Lundi 25 Septembre 2017

Libye: les autorités peinent à lutter contre le trafic d'armes vers l'Egypte

Libye: les autorités peinent à lutter contre le trafic d'armes vers l'Egypte
(RFI 10/05/17)
Des soldats egyptiens.

Le trafic d'armes à partir de la Libye vers les pays voisins allant jusqu'à l'Afrique de l'Ouest et l'Afrique australe continue. Devenue source d'enrichissement illégal pour les chefs de guerre en Libye, cette économie souterraine vise l'Egypte en premier lieu.

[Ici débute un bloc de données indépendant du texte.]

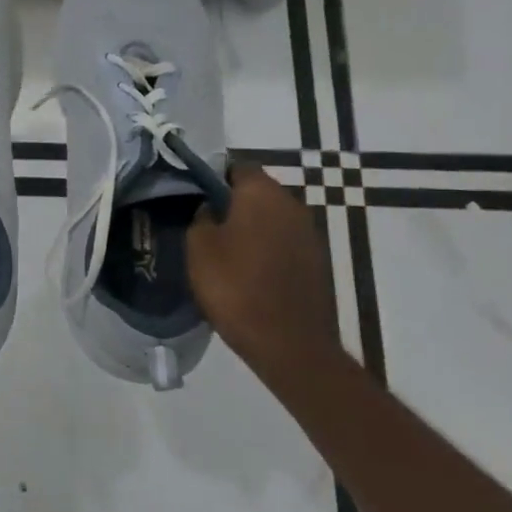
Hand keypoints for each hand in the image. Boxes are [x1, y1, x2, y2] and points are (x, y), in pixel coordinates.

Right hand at [188, 163, 338, 368]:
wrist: (289, 344)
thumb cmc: (236, 286)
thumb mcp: (199, 247)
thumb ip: (201, 217)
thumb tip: (211, 208)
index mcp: (262, 192)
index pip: (236, 167)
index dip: (213, 177)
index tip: (194, 195)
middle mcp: (292, 204)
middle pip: (257, 192)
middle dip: (232, 203)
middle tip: (205, 223)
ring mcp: (310, 234)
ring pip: (272, 219)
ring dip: (251, 228)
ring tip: (224, 250)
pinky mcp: (317, 262)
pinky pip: (284, 244)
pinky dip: (267, 250)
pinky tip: (248, 271)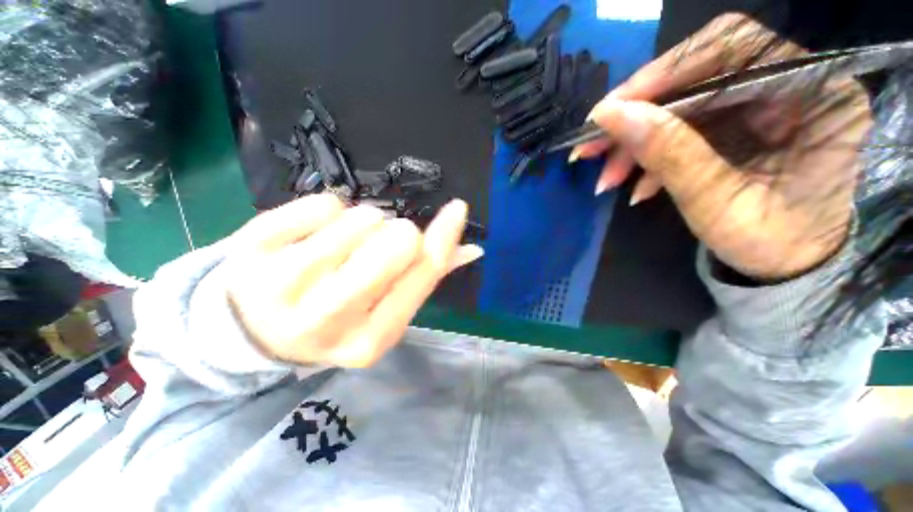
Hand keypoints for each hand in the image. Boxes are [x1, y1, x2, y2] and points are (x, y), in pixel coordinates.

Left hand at [223, 195, 482, 367]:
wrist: (256, 330)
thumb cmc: (336, 319)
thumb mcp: (384, 311)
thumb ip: (426, 277)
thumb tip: (472, 249)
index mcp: (370, 339)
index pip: (423, 272)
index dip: (445, 236)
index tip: (457, 209)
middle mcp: (328, 319)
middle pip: (398, 240)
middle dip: (398, 233)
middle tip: (378, 247)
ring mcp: (283, 284)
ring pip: (363, 217)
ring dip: (363, 225)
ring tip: (340, 248)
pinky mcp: (252, 248)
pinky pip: (324, 202)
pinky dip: (330, 212)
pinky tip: (312, 237)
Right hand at [574, 13, 872, 279]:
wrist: (789, 264)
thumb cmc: (772, 243)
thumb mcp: (719, 205)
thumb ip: (670, 155)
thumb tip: (612, 116)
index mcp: (817, 92)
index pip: (733, 49)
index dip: (665, 73)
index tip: (610, 111)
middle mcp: (795, 81)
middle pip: (700, 71)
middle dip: (639, 112)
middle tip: (593, 146)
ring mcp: (765, 100)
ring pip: (683, 101)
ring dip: (636, 139)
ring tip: (607, 177)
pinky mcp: (741, 119)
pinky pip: (684, 123)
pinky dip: (651, 151)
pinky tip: (635, 182)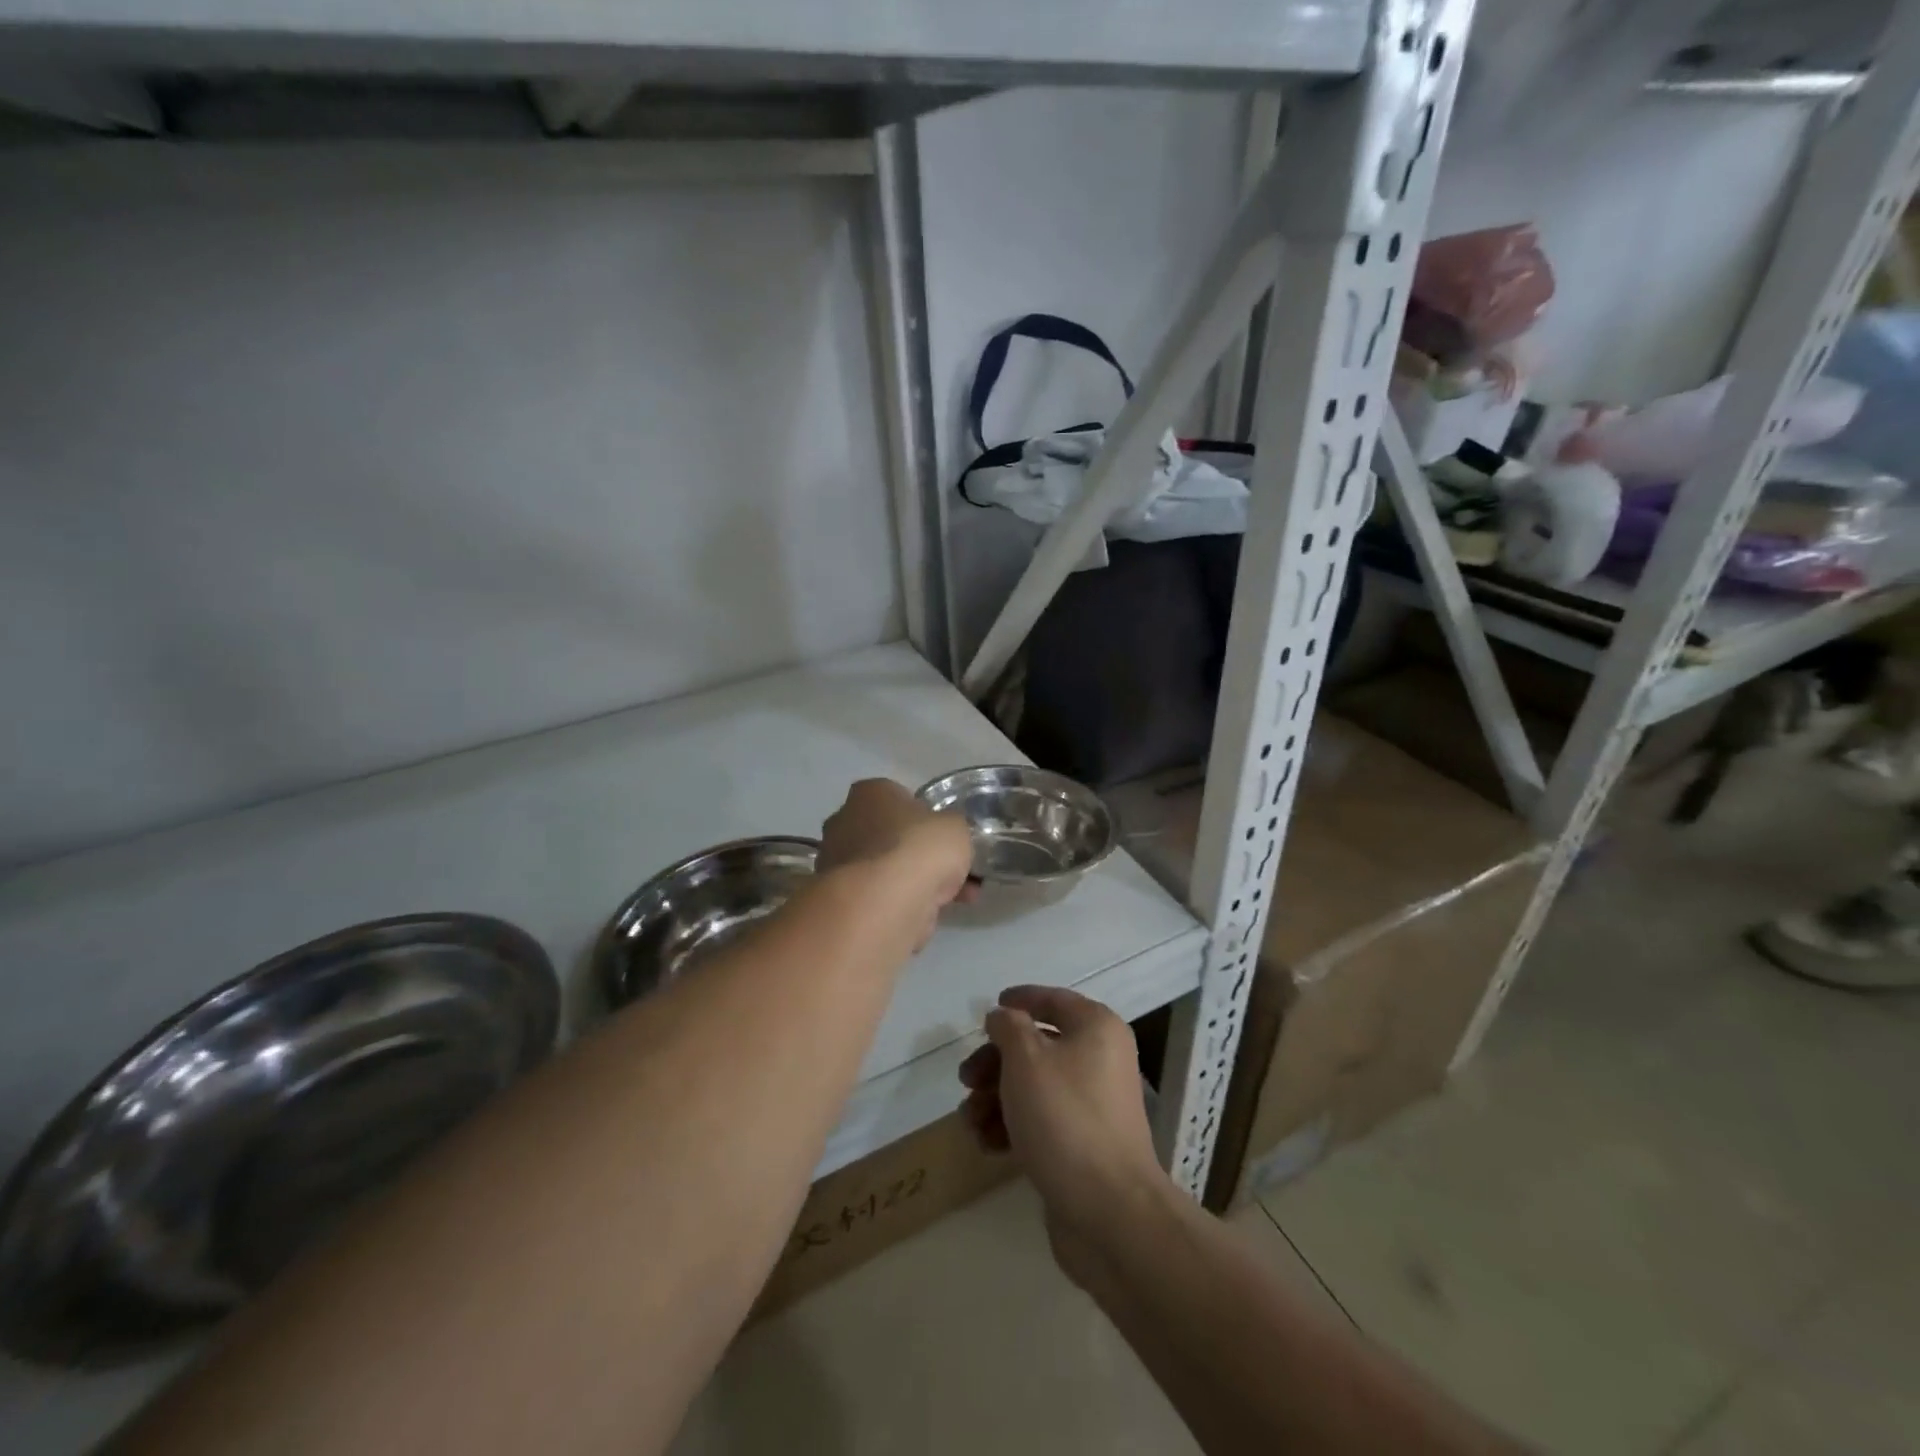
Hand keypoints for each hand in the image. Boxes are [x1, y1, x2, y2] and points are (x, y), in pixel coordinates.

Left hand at [818, 779, 975, 945]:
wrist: (882, 904)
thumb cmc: (918, 849)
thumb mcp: (956, 827)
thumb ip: (952, 828)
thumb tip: (946, 836)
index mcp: (870, 792)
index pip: (900, 798)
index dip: (926, 820)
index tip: (945, 840)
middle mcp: (845, 821)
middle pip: (890, 836)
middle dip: (918, 855)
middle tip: (950, 872)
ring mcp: (837, 861)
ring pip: (885, 870)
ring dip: (913, 884)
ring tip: (952, 901)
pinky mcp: (839, 898)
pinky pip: (878, 897)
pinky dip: (901, 906)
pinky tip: (927, 917)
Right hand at [957, 985, 1169, 1283]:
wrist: (1109, 1210)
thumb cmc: (1065, 1118)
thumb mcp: (1026, 1059)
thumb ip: (1009, 1027)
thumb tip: (1004, 1016)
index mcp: (1096, 1028)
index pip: (1054, 1000)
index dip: (1021, 999)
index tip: (990, 1008)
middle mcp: (1100, 1059)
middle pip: (1038, 1046)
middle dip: (996, 1062)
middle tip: (966, 1080)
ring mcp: (1093, 1104)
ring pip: (1035, 1086)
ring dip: (996, 1098)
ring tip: (970, 1121)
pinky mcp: (1084, 1143)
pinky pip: (1042, 1120)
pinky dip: (1013, 1126)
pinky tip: (986, 1144)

Suite à des informations sécuritaires, l'aviation militaire égyptienne est intervenue et a frappé un convoi de transports d'armes à la frontière égyptienne. L'annonce a été faite ce mardi 9 mai par un porte-parole de l'armée égyptienne qui a précisé que l'aviation du Caire a bombardé et détruit quinze véhicules bourrés d'armes et de munitions en plus de produits de contrebandes. Ce convoi aurait traversé illégalement la frontière en provenance de la Libye ce lundi avant d'être visé.

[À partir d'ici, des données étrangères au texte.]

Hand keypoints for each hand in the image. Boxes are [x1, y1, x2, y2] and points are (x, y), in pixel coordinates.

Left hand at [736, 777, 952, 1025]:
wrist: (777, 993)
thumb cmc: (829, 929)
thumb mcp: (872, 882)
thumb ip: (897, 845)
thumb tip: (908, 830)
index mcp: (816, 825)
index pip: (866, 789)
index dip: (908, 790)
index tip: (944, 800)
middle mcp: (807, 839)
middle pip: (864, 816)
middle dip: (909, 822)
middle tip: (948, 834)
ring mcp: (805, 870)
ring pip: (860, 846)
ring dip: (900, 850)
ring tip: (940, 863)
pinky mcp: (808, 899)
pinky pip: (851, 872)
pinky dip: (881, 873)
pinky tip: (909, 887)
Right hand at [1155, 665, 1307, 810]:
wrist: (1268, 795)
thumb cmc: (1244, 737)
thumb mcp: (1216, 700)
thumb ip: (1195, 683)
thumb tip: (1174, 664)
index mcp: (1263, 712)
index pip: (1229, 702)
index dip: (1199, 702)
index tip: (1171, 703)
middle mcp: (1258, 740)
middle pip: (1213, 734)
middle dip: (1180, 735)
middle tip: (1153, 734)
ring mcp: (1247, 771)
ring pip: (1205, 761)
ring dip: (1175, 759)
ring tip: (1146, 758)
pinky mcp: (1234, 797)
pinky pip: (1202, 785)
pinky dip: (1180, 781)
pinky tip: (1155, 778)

La frontière entre la Libye et l'Egypte est sujette à toutes sortes de trafics. Longue de 1 115 km et ouvert sur le désert, elle est impossible à contrôler à 100 %. Selon des informations sécuritaires égyptiennes, des dizaines d'Egyptiens ont suivi des entrainements dans des camps de l'organisation Etat islamique en Libye.

Frontière poreuse

Depuis la chute du régime Kadhafi, cette frontière est source d'inquiétude pour Le Caire. Le président Abdel Fattah al-Sissi mène une politique sécuritaire visant à faire échouer toute tentative d'intrusion. C'est d'ailleurs là une des grandes raisons de l'appui de l'Egypte aux forces de l'armée libyenne sous la direction du maréchal Khalifa Haftar. Ces forces combattent les extrémistes dans l'est de la Libye.

L'Egypte souffre depuis quelques années d'attentats périodiques revendiqués par des groupuscules jihadistes qui dépendent principalement de l'organisation Etat islamique. En 2013, la destitution du président islamiste Mohamed Morsi a aggravé la situation.